Hi, been looking for a shrimp tank when I came across the Aquael 30 tank designed for shrimp, has anyone used one of these and do they have any benefit over other nano tanks?


----------



## OllieNZ (29 Oct 2012)

I've not used one, but at a glance they dont seem to offer anything different to any other small tank.


----------



## basil (29 Oct 2012)

60l is a much better size for shrimp IMO as the water params are much more stable for the shrimp


----------



## Matt Warner (29 Oct 2012)

I disagree, 30l is perfectly suitable for shrimp. They produce such small amounts of waste, water conditions don't really change that much. These little shrimp tanks look quite good to me. The filter is shrimp friendly as it is just a sponge filter with a power head. I think the price of the tanks are really good too.


----------



## basil (30 Oct 2012)

Well I don't think it's coincidence that the serious crs breeders use tanks over 100l.........and these guys really know their onions 

I started with small tanks between 10-30l and struggled (at least with crs) until I changed to 60l tanks. Now breeding very well with excellent baby survival rate and if I had to list top five tips from my own learnings over the years then min 60l tank would be well up there. Just my own experience though.


----------



## Nathaniel Whiteside (30 Oct 2012)

Bigger the better, they like being social in groups. While demanding high water quality. Basil knows his stuff and I echo his view, that 60l is much better than 30l.

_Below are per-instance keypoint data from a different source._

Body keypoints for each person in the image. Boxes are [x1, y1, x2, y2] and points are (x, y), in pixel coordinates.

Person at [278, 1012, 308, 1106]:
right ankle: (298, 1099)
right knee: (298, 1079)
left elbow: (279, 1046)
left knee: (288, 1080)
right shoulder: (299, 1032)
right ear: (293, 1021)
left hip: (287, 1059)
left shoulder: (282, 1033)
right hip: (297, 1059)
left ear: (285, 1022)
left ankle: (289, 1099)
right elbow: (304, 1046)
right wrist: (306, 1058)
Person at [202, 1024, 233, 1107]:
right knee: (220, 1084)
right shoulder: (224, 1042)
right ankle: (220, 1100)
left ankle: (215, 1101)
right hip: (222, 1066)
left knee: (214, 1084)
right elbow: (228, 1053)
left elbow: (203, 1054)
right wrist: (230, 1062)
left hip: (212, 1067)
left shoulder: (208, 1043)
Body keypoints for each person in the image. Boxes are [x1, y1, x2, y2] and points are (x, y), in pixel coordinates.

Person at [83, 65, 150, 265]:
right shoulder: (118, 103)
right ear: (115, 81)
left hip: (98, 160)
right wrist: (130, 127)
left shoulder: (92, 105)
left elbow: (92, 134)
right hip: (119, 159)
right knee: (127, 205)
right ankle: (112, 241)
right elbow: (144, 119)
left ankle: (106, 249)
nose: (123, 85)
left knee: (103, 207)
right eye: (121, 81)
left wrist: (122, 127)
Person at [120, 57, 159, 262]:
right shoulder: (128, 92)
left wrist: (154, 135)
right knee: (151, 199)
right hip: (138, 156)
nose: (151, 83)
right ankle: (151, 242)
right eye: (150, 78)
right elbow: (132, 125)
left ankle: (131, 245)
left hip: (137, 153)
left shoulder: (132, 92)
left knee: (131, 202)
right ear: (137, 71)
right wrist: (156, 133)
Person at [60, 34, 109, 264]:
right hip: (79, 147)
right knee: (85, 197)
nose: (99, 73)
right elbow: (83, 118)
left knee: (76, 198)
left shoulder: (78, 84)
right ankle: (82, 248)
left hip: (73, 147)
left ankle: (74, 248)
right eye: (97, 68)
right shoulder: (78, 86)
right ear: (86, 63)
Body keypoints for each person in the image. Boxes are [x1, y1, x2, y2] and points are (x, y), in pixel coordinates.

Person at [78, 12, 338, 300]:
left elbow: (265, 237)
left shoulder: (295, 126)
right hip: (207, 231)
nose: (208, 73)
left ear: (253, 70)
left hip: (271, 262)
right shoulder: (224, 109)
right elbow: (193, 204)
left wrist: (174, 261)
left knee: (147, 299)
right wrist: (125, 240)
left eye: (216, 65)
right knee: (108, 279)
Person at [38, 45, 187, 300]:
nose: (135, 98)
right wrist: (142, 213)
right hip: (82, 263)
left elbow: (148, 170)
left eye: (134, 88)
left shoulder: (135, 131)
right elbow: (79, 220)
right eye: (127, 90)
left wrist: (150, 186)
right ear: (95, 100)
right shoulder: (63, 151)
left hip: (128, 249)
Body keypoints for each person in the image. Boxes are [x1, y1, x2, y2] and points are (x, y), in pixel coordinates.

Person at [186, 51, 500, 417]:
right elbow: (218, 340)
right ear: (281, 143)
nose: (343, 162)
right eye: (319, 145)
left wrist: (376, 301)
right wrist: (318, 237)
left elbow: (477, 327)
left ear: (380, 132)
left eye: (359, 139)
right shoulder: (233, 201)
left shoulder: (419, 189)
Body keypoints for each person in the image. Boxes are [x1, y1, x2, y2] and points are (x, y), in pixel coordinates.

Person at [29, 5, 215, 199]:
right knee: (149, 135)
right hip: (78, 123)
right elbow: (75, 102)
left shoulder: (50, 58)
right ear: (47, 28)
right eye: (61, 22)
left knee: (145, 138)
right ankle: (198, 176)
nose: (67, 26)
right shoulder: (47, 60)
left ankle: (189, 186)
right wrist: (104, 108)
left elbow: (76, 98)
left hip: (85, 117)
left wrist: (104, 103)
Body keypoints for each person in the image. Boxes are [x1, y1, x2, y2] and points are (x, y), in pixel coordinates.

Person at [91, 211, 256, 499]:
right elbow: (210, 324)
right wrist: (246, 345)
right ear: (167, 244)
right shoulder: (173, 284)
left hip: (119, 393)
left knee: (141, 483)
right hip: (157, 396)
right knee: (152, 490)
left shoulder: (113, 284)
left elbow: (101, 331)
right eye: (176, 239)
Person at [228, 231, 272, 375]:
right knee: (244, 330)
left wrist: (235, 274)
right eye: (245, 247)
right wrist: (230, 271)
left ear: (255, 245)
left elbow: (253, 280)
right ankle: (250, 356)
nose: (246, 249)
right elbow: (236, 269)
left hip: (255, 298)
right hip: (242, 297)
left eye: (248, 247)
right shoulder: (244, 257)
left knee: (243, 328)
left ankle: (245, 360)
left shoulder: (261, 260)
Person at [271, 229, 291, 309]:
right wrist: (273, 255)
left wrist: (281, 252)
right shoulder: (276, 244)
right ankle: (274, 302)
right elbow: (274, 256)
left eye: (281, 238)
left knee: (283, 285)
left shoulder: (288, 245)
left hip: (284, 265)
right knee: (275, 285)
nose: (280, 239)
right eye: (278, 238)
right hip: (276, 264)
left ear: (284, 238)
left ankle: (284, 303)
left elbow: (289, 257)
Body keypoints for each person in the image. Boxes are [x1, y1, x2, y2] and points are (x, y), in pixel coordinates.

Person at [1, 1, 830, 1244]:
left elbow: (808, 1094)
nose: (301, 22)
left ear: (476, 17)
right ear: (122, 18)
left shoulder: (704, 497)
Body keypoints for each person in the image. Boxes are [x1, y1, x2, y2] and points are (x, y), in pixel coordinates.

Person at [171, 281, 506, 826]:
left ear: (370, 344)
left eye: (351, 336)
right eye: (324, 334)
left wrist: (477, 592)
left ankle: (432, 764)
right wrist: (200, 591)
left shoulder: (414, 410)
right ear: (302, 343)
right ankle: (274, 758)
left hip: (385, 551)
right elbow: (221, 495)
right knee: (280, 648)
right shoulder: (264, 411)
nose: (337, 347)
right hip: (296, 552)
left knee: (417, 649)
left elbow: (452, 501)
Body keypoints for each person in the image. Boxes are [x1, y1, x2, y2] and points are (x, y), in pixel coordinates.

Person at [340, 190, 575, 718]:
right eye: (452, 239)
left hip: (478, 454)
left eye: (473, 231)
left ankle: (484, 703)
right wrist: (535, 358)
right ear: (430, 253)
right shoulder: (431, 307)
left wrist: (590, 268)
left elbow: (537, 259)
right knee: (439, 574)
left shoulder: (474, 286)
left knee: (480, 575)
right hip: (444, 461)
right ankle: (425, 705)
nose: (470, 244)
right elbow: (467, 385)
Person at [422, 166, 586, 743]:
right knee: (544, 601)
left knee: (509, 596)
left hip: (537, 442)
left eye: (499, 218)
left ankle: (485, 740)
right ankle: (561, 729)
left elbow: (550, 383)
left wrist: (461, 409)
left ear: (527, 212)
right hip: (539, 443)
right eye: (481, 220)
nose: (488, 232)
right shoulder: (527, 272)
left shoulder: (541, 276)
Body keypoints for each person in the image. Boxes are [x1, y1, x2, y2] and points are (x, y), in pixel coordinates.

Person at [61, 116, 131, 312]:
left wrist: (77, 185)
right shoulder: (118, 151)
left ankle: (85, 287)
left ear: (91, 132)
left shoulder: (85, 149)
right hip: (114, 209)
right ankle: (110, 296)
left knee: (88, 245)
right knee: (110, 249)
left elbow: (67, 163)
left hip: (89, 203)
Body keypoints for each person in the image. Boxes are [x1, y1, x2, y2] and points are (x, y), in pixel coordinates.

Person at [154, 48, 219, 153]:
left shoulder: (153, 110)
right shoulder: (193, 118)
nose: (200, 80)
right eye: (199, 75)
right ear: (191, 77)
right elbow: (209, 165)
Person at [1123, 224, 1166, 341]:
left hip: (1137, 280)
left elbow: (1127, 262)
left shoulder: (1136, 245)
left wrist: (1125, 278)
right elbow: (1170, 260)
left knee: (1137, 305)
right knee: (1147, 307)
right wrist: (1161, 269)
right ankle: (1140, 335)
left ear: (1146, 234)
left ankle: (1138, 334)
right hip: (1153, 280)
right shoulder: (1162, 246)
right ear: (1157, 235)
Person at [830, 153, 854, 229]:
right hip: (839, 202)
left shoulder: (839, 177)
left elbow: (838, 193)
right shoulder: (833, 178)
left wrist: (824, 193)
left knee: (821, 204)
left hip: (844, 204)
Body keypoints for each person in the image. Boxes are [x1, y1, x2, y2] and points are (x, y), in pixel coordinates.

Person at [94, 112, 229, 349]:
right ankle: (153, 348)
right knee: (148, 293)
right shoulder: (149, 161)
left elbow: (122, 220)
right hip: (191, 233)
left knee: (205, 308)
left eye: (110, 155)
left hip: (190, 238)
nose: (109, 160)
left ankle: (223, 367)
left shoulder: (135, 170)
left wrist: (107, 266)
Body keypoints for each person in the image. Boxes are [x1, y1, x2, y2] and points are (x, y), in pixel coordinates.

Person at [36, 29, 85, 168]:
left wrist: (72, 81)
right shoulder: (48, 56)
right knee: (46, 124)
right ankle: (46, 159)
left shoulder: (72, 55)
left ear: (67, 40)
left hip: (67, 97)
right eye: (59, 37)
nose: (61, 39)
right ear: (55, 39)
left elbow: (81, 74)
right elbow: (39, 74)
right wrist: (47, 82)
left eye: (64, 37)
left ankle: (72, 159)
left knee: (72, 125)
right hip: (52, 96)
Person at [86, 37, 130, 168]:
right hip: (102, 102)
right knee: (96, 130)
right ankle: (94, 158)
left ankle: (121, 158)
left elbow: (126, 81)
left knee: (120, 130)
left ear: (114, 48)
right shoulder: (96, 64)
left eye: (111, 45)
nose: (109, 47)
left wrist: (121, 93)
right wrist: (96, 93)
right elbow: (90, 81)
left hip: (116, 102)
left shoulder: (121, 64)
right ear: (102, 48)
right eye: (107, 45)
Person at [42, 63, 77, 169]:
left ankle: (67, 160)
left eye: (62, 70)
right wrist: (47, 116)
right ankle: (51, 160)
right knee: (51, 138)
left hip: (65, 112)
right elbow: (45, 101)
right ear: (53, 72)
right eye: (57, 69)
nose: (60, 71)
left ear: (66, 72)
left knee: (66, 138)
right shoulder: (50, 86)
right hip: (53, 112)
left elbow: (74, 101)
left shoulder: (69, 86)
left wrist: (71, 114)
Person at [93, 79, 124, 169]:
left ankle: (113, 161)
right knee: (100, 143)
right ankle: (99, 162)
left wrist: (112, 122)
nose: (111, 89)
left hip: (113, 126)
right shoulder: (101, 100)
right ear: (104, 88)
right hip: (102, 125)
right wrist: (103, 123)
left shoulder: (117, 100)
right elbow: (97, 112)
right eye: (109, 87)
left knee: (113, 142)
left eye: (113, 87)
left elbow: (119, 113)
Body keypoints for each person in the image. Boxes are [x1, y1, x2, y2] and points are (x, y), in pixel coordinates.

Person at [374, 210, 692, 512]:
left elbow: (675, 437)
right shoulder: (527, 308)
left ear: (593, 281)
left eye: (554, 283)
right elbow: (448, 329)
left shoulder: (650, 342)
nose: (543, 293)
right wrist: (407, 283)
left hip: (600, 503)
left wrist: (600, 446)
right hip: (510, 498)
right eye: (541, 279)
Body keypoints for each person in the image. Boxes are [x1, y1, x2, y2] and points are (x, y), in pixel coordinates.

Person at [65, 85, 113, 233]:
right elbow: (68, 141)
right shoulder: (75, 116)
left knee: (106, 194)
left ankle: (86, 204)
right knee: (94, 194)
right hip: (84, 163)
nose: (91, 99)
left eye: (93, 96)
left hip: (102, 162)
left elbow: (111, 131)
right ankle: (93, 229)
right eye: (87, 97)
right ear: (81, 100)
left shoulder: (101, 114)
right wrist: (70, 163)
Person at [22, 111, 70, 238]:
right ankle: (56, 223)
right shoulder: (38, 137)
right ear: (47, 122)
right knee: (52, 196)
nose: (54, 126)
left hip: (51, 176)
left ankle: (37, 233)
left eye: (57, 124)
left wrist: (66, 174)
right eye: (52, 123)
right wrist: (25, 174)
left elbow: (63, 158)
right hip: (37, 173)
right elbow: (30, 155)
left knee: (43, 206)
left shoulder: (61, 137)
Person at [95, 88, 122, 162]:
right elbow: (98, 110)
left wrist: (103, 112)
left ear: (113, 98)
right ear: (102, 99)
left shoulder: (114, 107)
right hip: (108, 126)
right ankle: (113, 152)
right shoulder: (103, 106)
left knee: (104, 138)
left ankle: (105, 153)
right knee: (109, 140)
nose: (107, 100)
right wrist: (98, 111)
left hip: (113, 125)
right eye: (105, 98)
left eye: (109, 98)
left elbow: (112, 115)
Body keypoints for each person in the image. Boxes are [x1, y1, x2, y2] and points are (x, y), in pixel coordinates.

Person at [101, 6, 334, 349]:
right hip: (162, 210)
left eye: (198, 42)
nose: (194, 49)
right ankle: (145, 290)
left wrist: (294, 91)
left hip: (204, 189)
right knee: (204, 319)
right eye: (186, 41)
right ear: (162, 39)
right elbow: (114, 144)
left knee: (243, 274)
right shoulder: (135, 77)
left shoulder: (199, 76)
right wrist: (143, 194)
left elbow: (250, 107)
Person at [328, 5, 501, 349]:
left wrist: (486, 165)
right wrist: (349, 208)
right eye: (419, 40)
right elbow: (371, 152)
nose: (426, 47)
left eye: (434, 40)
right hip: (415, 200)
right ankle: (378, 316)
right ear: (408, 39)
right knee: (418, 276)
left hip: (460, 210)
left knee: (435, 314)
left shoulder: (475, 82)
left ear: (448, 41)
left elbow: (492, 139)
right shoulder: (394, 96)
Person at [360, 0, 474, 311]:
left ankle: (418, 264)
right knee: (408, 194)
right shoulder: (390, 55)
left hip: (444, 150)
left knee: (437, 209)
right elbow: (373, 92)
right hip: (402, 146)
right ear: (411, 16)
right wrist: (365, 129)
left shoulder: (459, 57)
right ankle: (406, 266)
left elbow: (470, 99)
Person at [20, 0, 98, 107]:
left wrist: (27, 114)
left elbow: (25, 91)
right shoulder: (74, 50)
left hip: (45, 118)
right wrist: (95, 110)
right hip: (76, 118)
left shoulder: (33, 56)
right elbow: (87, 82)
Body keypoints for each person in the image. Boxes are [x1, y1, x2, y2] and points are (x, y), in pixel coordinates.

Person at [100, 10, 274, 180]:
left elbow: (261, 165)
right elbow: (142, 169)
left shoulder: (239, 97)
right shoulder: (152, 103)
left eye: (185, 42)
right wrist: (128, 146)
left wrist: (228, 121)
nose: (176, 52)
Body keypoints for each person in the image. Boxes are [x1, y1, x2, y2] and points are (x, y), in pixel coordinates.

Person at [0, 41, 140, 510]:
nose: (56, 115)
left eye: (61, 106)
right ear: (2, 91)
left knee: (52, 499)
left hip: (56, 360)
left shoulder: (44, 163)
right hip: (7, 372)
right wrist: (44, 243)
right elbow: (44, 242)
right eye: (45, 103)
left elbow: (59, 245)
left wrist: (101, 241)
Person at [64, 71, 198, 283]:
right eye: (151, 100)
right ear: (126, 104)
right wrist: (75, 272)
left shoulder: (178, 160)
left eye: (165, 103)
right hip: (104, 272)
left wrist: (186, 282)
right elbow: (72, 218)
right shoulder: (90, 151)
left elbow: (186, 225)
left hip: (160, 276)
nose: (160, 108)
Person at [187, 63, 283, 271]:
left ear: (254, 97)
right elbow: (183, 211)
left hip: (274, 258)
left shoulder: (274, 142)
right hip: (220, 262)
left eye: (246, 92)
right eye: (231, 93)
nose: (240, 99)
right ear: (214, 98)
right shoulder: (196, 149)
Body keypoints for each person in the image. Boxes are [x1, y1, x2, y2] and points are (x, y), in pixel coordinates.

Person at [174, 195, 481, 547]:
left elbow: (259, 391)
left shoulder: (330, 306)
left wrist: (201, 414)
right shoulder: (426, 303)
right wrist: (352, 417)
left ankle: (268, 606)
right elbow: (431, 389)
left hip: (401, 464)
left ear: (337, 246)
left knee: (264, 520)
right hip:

Although I keep CRS in an ADA mini M, I maybe change water 2-3 times per week and check daily. I would prefer a larger tank for them though.

It's all dependant on how much time you have to play about and check everything is ok.


----------



## basil (30 Oct 2012)

Least I hope I'm right......custom tanks ordered, rack arrived and my 360l shrimp rack build starts this weekend.......! Will start a tank rack thread to report my project and stock


----------